© Irving Penn
Trouver des auteurs qui proposent de nouveaux défis au théâtre. Rencontrer des acteurs, des publics, des lieux qui suscitent de nouvelles possibilités d’écrire. La constitution d’un nouveau répertoire associe l’écriture à ces hypothèses collectives. Des conjonctions entre artistes et spectateurs à provoquer dans cette urgence : la circulation des idées et des actes spontanés, jusqu’aux manifestations subversives. Favorisant ces instants de théâtre improbables, et constitutifs de répertoires futurs.
L’écriture est un acte solitaire. Mais écrire pour le théâtre c’est aussi écrire pour des acteurs, écrire à côté du public. Écrire dans une relation aux « sens » qui prenne en compte la représentation. Pressentir le rythme et les lois mystérieuses nécessaires à l’incarnation d’un texte… Pour restituer la force, l’authenticité des écritures, et identifier de nouveaux langages artistiques à interpréter, il faut créer de nouveaux parcours disponibles à la fois aux idées, aux nouveaux spectateurs, et aux nouvelles nécessités des interprètes. Refaire à l’auteur une place dans le théâtre, et le considérer comme un partenaire qui a besoin d’une expérience du plateau pour comprendre les nouvelles articulations du travail scénique. Une pratique qui envisage aussi son parcours d’écriture, ponctué de retours, d’émulations et d’événements collectifs.

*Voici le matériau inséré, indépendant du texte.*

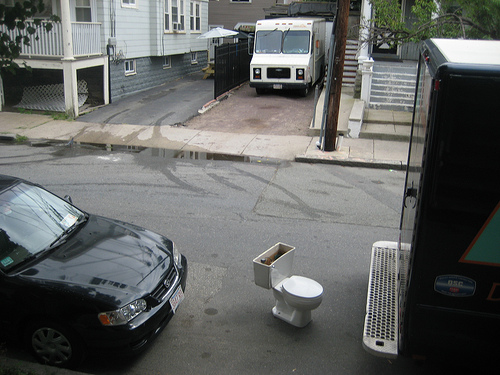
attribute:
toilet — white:
[247, 234, 322, 335]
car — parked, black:
[5, 168, 189, 360]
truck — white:
[236, 11, 330, 103]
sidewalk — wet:
[50, 112, 219, 167]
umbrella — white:
[195, 21, 238, 44]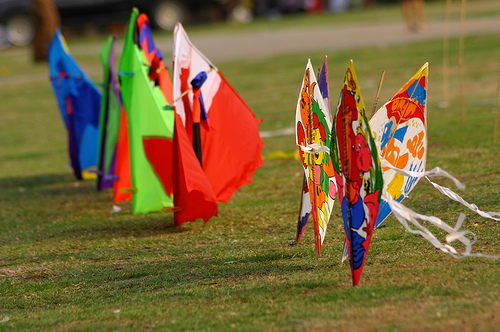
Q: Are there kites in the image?
A: Yes, there is a kite.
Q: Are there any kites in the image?
A: Yes, there is a kite.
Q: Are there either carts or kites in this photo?
A: Yes, there is a kite.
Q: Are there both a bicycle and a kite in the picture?
A: No, there is a kite but no bicycles.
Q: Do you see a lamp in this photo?
A: No, there are no lamps.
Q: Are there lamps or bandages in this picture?
A: No, there are no lamps or bandages.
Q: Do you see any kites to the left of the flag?
A: Yes, there is a kite to the left of the flag.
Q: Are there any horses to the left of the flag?
A: No, there is a kite to the left of the flag.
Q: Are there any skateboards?
A: No, there are no skateboards.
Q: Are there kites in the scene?
A: Yes, there is a kite.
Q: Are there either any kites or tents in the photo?
A: Yes, there is a kite.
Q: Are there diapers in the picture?
A: No, there are no diapers.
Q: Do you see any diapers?
A: No, there are no diapers.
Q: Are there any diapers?
A: No, there are no diapers.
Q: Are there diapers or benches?
A: No, there are no diapers or benches.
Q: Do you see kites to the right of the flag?
A: Yes, there is a kite to the right of the flag.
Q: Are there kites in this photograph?
A: Yes, there is a kite.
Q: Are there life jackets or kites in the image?
A: Yes, there is a kite.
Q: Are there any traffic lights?
A: No, there are no traffic lights.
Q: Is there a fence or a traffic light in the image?
A: No, there are no traffic lights or fences.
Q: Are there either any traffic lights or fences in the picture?
A: No, there are no traffic lights or fences.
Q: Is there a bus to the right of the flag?
A: No, there is a kite to the right of the flag.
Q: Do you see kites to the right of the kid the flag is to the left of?
A: Yes, there is a kite to the right of the child.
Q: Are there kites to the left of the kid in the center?
A: No, the kite is to the right of the child.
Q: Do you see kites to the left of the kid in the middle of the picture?
A: No, the kite is to the right of the child.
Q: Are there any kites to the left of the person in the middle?
A: No, the kite is to the right of the child.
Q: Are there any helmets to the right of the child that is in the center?
A: No, there is a kite to the right of the kid.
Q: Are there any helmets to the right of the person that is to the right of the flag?
A: No, there is a kite to the right of the kid.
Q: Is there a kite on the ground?
A: Yes, there is a kite on the ground.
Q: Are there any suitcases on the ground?
A: No, there is a kite on the ground.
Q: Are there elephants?
A: No, there are no elephants.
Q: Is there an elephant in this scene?
A: No, there are no elephants.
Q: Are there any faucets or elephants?
A: No, there are no elephants or faucets.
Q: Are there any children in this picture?
A: Yes, there is a child.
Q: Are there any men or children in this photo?
A: Yes, there is a child.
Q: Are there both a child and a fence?
A: No, there is a child but no fences.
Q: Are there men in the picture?
A: No, there are no men.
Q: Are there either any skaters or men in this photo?
A: No, there are no men or skaters.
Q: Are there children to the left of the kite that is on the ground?
A: Yes, there is a child to the left of the kite.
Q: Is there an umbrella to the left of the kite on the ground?
A: No, there is a child to the left of the kite.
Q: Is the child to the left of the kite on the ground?
A: Yes, the child is to the left of the kite.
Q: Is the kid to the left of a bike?
A: No, the kid is to the left of the kite.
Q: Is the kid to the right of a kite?
A: No, the kid is to the left of a kite.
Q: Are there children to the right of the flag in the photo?
A: Yes, there is a child to the right of the flag.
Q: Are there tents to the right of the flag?
A: No, there is a child to the right of the flag.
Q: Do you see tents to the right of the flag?
A: No, there is a child to the right of the flag.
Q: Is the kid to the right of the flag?
A: Yes, the kid is to the right of the flag.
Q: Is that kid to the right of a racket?
A: No, the kid is to the right of the flag.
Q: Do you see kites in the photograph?
A: Yes, there is a kite.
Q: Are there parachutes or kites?
A: Yes, there is a kite.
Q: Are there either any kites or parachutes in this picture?
A: Yes, there is a kite.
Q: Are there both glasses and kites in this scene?
A: No, there is a kite but no glasses.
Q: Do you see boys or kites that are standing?
A: Yes, the kite is standing.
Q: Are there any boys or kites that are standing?
A: Yes, the kite is standing.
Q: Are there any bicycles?
A: No, there are no bicycles.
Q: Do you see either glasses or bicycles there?
A: No, there are no bicycles or glasses.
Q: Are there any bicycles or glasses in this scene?
A: No, there are no bicycles or glasses.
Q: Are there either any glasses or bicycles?
A: No, there are no bicycles or glasses.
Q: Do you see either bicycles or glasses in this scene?
A: No, there are no bicycles or glasses.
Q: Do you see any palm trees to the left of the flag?
A: No, there is a kite to the left of the flag.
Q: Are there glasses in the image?
A: No, there are no glasses.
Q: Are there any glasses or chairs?
A: No, there are no glasses or chairs.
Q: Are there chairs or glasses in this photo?
A: No, there are no glasses or chairs.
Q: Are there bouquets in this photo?
A: No, there are no bouquets.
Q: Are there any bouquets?
A: No, there are no bouquets.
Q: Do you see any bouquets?
A: No, there are no bouquets.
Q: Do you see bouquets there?
A: No, there are no bouquets.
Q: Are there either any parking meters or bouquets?
A: No, there are no bouquets or parking meters.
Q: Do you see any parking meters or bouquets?
A: No, there are no bouquets or parking meters.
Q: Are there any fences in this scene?
A: No, there are no fences.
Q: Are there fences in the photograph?
A: No, there are no fences.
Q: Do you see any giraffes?
A: No, there are no giraffes.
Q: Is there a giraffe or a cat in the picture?
A: No, there are no giraffes or cats.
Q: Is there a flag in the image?
A: Yes, there is a flag.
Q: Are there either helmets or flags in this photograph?
A: Yes, there is a flag.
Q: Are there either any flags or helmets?
A: Yes, there is a flag.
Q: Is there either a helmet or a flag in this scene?
A: Yes, there is a flag.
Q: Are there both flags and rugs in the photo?
A: No, there is a flag but no rugs.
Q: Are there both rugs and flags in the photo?
A: No, there is a flag but no rugs.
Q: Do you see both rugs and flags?
A: No, there is a flag but no rugs.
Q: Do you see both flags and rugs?
A: No, there is a flag but no rugs.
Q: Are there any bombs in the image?
A: No, there are no bombs.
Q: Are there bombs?
A: No, there are no bombs.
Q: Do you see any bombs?
A: No, there are no bombs.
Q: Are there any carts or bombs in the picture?
A: No, there are no bombs or carts.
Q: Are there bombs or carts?
A: No, there are no bombs or carts.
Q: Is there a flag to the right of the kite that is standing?
A: Yes, there is a flag to the right of the kite.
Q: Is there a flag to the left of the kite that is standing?
A: No, the flag is to the right of the kite.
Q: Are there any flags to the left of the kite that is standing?
A: No, the flag is to the right of the kite.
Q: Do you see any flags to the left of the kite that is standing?
A: No, the flag is to the right of the kite.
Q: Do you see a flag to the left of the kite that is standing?
A: No, the flag is to the right of the kite.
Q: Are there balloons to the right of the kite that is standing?
A: No, there is a flag to the right of the kite.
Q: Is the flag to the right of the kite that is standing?
A: Yes, the flag is to the right of the kite.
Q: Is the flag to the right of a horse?
A: No, the flag is to the right of the kite.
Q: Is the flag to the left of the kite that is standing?
A: No, the flag is to the right of the kite.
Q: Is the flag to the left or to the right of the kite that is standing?
A: The flag is to the right of the kite.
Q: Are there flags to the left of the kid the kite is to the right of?
A: Yes, there is a flag to the left of the child.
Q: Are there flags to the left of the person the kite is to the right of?
A: Yes, there is a flag to the left of the child.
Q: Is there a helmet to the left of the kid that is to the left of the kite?
A: No, there is a flag to the left of the kid.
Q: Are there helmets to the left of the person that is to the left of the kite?
A: No, there is a flag to the left of the kid.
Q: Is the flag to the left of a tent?
A: No, the flag is to the left of the kid.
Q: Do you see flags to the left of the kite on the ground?
A: Yes, there is a flag to the left of the kite.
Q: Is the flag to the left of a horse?
A: No, the flag is to the left of the kite.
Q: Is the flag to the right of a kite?
A: No, the flag is to the left of a kite.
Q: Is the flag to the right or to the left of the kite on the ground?
A: The flag is to the left of the kite.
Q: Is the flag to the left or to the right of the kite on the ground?
A: The flag is to the left of the kite.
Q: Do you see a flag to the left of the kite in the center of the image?
A: Yes, there is a flag to the left of the kite.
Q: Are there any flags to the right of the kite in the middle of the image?
A: No, the flag is to the left of the kite.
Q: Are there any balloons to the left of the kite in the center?
A: No, there is a flag to the left of the kite.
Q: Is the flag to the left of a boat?
A: No, the flag is to the left of a kite.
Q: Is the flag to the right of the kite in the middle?
A: No, the flag is to the left of the kite.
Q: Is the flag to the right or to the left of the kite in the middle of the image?
A: The flag is to the left of the kite.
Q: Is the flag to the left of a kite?
A: Yes, the flag is to the left of a kite.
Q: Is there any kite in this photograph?
A: Yes, there is a kite.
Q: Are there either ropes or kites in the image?
A: Yes, there is a kite.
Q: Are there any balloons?
A: No, there are no balloons.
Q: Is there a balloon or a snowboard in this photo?
A: No, there are no balloons or snowboards.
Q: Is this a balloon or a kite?
A: This is a kite.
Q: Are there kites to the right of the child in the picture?
A: Yes, there is a kite to the right of the child.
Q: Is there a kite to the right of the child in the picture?
A: Yes, there is a kite to the right of the child.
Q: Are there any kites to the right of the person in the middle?
A: Yes, there is a kite to the right of the child.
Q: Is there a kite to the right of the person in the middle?
A: Yes, there is a kite to the right of the child.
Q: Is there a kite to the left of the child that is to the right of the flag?
A: No, the kite is to the right of the child.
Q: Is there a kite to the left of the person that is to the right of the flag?
A: No, the kite is to the right of the child.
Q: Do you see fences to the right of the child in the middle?
A: No, there is a kite to the right of the child.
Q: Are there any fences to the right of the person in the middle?
A: No, there is a kite to the right of the child.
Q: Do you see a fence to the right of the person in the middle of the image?
A: No, there is a kite to the right of the child.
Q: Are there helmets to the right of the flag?
A: No, there is a kite to the right of the flag.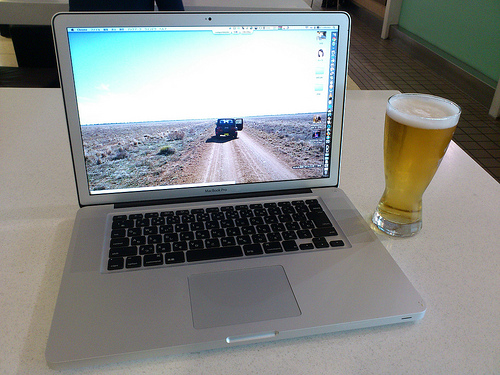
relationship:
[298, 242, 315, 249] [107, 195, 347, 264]
button on keyboard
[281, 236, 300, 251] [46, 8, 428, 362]
button on keyboard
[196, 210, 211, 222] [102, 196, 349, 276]
button on keyboard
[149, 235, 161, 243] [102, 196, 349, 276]
button on keyboard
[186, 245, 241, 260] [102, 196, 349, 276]
button on keyboard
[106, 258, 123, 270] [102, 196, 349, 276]
button on keyboard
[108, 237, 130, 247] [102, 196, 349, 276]
button on keyboard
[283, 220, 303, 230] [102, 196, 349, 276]
button on keyboard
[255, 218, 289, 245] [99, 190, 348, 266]
button on keyboard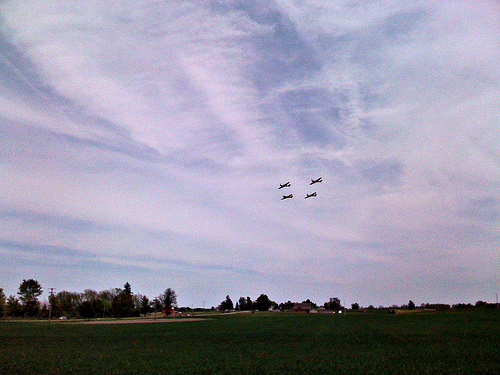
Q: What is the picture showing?
A: It is showing a field.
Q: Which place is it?
A: It is a field.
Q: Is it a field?
A: Yes, it is a field.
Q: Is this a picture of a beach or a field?
A: It is showing a field.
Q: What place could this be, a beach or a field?
A: It is a field.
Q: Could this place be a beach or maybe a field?
A: It is a field.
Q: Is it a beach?
A: No, it is a field.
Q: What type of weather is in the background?
A: It is cloudy.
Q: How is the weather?
A: It is cloudy.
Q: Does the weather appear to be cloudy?
A: Yes, it is cloudy.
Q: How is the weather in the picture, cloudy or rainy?
A: It is cloudy.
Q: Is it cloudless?
A: No, it is cloudy.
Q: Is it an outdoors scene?
A: Yes, it is outdoors.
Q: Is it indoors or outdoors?
A: It is outdoors.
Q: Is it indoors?
A: No, it is outdoors.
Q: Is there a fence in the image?
A: No, there are no fences.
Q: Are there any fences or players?
A: No, there are no fences or players.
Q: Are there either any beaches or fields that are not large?
A: No, there is a field but it is large.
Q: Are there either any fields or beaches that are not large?
A: No, there is a field but it is large.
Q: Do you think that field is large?
A: Yes, the field is large.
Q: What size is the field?
A: The field is large.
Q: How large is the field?
A: The field is large.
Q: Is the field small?
A: No, the field is large.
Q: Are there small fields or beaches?
A: No, there is a field but it is large.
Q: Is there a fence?
A: No, there are no fences.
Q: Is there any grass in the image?
A: Yes, there is grass.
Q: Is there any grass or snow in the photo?
A: Yes, there is grass.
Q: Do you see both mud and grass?
A: No, there is grass but no mud.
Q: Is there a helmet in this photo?
A: No, there are no helmets.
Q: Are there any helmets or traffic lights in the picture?
A: No, there are no helmets or traffic lights.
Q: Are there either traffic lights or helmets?
A: No, there are no helmets or traffic lights.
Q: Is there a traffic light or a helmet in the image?
A: No, there are no helmets or traffic lights.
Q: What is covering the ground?
A: The grass is covering the ground.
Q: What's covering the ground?
A: The grass is covering the ground.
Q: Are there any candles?
A: No, there are no candles.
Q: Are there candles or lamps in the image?
A: No, there are no candles or lamps.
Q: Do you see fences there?
A: No, there are no fences.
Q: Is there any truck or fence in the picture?
A: No, there are no fences or trucks.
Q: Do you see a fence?
A: No, there are no fences.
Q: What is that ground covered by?
A: The ground is covered by the grass.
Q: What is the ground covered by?
A: The ground is covered by the grass.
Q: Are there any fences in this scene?
A: No, there are no fences.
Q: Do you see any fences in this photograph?
A: No, there are no fences.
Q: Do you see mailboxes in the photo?
A: No, there are no mailboxes.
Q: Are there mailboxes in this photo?
A: No, there are no mailboxes.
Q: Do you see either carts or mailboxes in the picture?
A: No, there are no mailboxes or carts.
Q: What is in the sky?
A: The clouds are in the sky.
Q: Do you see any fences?
A: No, there are no fences.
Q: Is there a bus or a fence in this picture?
A: No, there are no fences or buses.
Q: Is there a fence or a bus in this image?
A: No, there are no fences or buses.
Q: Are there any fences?
A: No, there are no fences.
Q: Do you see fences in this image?
A: No, there are no fences.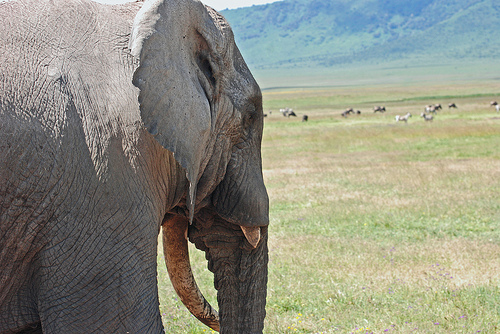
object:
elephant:
[1, 0, 269, 334]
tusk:
[240, 226, 260, 248]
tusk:
[161, 215, 220, 332]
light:
[2, 2, 129, 83]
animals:
[263, 100, 499, 126]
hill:
[220, 1, 499, 71]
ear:
[129, 0, 222, 225]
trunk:
[183, 219, 268, 333]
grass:
[279, 164, 500, 334]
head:
[150, 0, 271, 222]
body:
[2, 2, 142, 334]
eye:
[248, 114, 254, 120]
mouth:
[181, 206, 218, 227]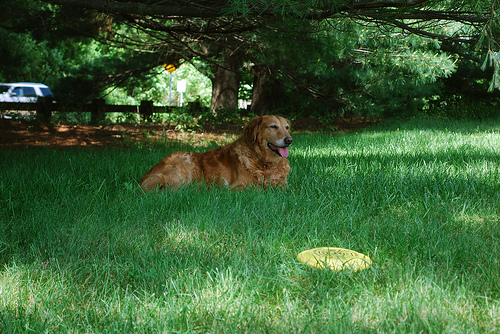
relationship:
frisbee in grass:
[294, 240, 380, 273] [7, 141, 500, 330]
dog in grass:
[128, 112, 298, 195] [7, 141, 500, 330]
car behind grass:
[0, 80, 60, 121] [7, 141, 500, 330]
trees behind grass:
[28, 1, 500, 127] [7, 141, 500, 330]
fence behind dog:
[1, 92, 319, 124] [128, 112, 298, 195]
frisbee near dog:
[294, 240, 380, 273] [128, 112, 298, 195]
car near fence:
[0, 80, 60, 121] [1, 92, 319, 124]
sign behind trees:
[161, 49, 187, 109] [28, 1, 500, 127]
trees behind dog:
[28, 1, 500, 127] [128, 112, 298, 195]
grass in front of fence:
[7, 141, 500, 330] [1, 92, 319, 124]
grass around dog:
[7, 141, 500, 330] [128, 112, 298, 195]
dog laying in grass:
[128, 112, 298, 195] [7, 141, 500, 330]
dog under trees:
[128, 112, 298, 195] [28, 1, 500, 127]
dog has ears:
[128, 112, 298, 195] [244, 116, 264, 144]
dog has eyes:
[128, 112, 298, 195] [266, 121, 291, 131]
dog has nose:
[128, 112, 298, 195] [282, 132, 294, 146]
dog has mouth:
[128, 112, 298, 195] [266, 138, 292, 160]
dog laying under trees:
[128, 112, 298, 195] [28, 1, 500, 127]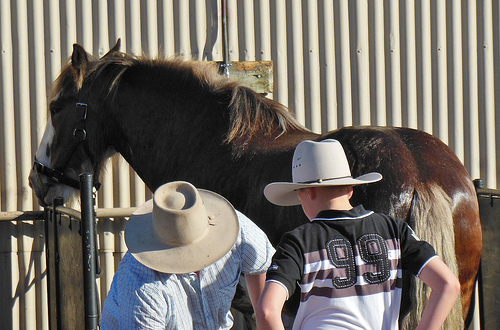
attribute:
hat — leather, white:
[252, 137, 390, 204]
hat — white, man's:
[126, 179, 238, 269]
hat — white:
[116, 178, 242, 285]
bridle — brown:
[36, 82, 101, 189]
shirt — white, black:
[301, 205, 395, 315]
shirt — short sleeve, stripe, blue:
[89, 191, 281, 327]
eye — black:
[39, 89, 71, 122]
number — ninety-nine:
[320, 230, 392, 297]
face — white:
[29, 97, 70, 208]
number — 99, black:
[326, 231, 391, 288]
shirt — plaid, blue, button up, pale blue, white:
[99, 207, 276, 329]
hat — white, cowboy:
[261, 137, 382, 207]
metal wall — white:
[328, 21, 468, 97]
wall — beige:
[330, 22, 435, 76]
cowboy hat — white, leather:
[119, 177, 241, 277]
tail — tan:
[399, 178, 466, 328]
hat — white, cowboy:
[259, 131, 387, 211]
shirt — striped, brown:
[231, 210, 426, 302]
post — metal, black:
[78, 170, 99, 327]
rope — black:
[297, 170, 360, 182]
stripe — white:
[417, 254, 437, 279]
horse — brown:
[20, 58, 480, 330]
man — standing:
[107, 164, 282, 330]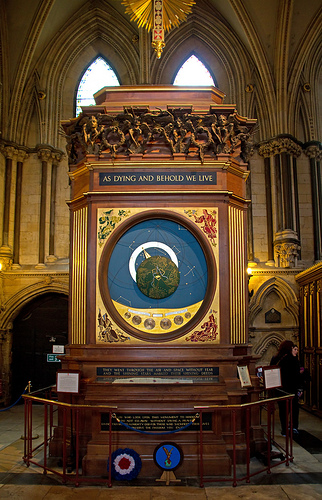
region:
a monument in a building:
[25, 50, 293, 498]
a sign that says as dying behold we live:
[98, 161, 217, 199]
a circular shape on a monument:
[96, 205, 218, 343]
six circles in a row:
[109, 299, 207, 335]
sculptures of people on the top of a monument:
[74, 111, 243, 158]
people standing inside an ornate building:
[265, 327, 311, 448]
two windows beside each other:
[28, 16, 268, 120]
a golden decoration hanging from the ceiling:
[99, 0, 210, 61]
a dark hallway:
[0, 287, 72, 411]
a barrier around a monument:
[17, 385, 297, 485]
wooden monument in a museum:
[19, 85, 297, 486]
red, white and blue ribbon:
[107, 447, 141, 482]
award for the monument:
[152, 439, 182, 485]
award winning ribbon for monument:
[107, 447, 143, 482]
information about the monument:
[262, 365, 283, 391]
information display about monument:
[54, 368, 80, 396]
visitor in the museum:
[276, 341, 306, 437]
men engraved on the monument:
[53, 103, 253, 159]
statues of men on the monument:
[58, 105, 257, 163]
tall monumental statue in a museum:
[6, 4, 313, 494]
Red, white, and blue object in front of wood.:
[110, 448, 151, 498]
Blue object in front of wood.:
[148, 443, 192, 492]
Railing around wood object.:
[23, 379, 114, 468]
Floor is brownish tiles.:
[6, 470, 42, 497]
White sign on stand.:
[47, 359, 112, 433]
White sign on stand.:
[254, 356, 280, 411]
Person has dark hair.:
[277, 333, 311, 380]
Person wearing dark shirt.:
[264, 353, 312, 394]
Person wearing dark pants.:
[266, 396, 304, 429]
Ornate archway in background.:
[11, 281, 77, 351]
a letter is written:
[101, 172, 107, 183]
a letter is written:
[106, 173, 111, 179]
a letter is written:
[113, 173, 120, 181]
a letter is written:
[117, 172, 124, 183]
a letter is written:
[123, 173, 130, 181]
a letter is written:
[130, 172, 136, 182]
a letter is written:
[137, 173, 144, 182]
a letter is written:
[147, 173, 154, 181]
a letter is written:
[176, 171, 183, 180]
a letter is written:
[185, 171, 191, 182]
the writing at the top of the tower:
[98, 170, 219, 188]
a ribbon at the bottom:
[105, 445, 142, 483]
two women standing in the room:
[267, 339, 302, 432]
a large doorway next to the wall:
[14, 294, 65, 399]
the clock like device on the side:
[100, 207, 214, 340]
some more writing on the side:
[95, 365, 221, 376]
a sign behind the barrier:
[56, 368, 82, 400]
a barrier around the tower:
[23, 381, 299, 489]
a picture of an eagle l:
[157, 444, 176, 467]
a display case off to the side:
[291, 255, 320, 412]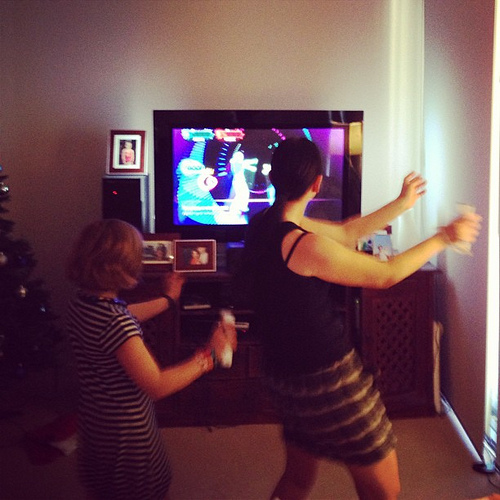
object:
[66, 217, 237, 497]
girl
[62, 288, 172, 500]
striped dress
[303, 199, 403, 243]
arm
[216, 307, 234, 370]
controller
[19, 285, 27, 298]
ornament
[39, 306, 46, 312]
ornament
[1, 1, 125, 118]
wall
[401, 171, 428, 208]
hand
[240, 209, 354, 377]
shirt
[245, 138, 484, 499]
lady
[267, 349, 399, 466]
skirt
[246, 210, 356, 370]
tank top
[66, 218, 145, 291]
hair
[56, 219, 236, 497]
person game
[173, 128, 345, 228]
game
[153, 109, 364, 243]
television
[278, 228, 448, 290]
arm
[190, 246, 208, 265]
two people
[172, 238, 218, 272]
frame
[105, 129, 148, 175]
picture frames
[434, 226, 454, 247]
strap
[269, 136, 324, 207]
head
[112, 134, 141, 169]
picture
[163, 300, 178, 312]
band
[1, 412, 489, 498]
beige carpet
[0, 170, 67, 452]
tree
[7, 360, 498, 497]
floor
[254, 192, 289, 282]
pony tail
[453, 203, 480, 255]
controller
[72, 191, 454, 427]
media center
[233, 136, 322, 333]
hair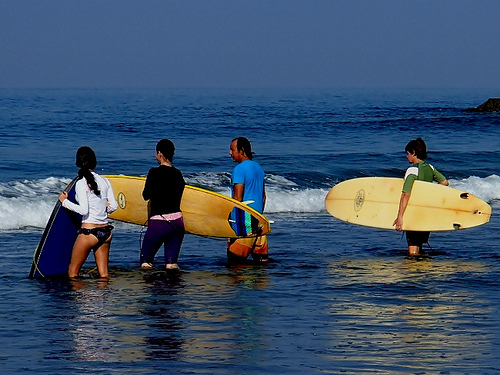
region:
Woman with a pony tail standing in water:
[57, 143, 130, 297]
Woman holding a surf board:
[37, 146, 157, 281]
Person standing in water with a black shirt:
[131, 138, 204, 275]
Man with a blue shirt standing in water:
[217, 131, 285, 257]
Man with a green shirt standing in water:
[333, 126, 495, 283]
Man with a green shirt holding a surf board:
[329, 132, 496, 268]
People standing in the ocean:
[58, 89, 465, 254]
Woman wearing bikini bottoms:
[48, 146, 155, 298]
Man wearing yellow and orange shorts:
[225, 135, 277, 272]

Dans cet agencement particulier de la recherche de nouveaux répertoires, les réseaux de diffusion et de production dédiés à la création sont impliqués dans un mouvement perpétuel. Ils doivent aider à structurer les propositions, être en contact avec leur public et favoriser une inscription des créateurs dans ces processus de visibilité. Mais aujourd’hui la réunion des équipes nécessaires à cette recherche implique des budgets de production que l’on ne peut réunir que très exceptionnellement. Et ces démarches ne pourront bientôt plus s’accomplir sans une reconsidération des véritables enjeux de la culture de proximité. Avec une redéfinition urgente de la place et de la spécificité des processus de recherche dans notre société.
Nous dédions depuis 2000 l’espace du Colombier à l’accueil des premières représentations de metteurs en scène – auteurs, et de chorégraphes. Grâce à l’engagement de plusieurs professionnels et avec le soutien important du public, nous existons. Notre but est toujours de passer des textes à ces moments concrets : remettre en jeu les interrogations des écritures pour la scène avec le public, et de lire ces tentatives comme des champs d’investigation intimes politiques et sociales. L’assemblage de ces réseaux et expériences de plusieurs équipes sous forme de groupement, tend à former de façon autonome une tendance réelle et visible pour le public. C’est le champ qui nous semble le plus urgent à défendre : rester en relation avec le temps particulier et spécifique des écritures nouvelles et de prendre le contre-pied du silence fait sur certains parcours.
Nous croyons indispensable au théâtre de revenir à une visibilité d’auteurs et d’équipes qui cultivent leur liberté de créer et s’investissent dans les manifestations de leur recherche avec des publics émergents. Recréer une place pour un véritable théâtre de création, où la réflexion et le but culturel ne soient pas de recycler, ou de téléguider des pédagogies consensuelles. Accepter de recevoir et de restituer les projets avec leur authenticité, et dans leur temps d’émulation.
Envisager pour le public les provocations, et le retour d’une subversion possible, comme nécessaire au théâtre pour ouvrir de nouvelles forces d’émancipation.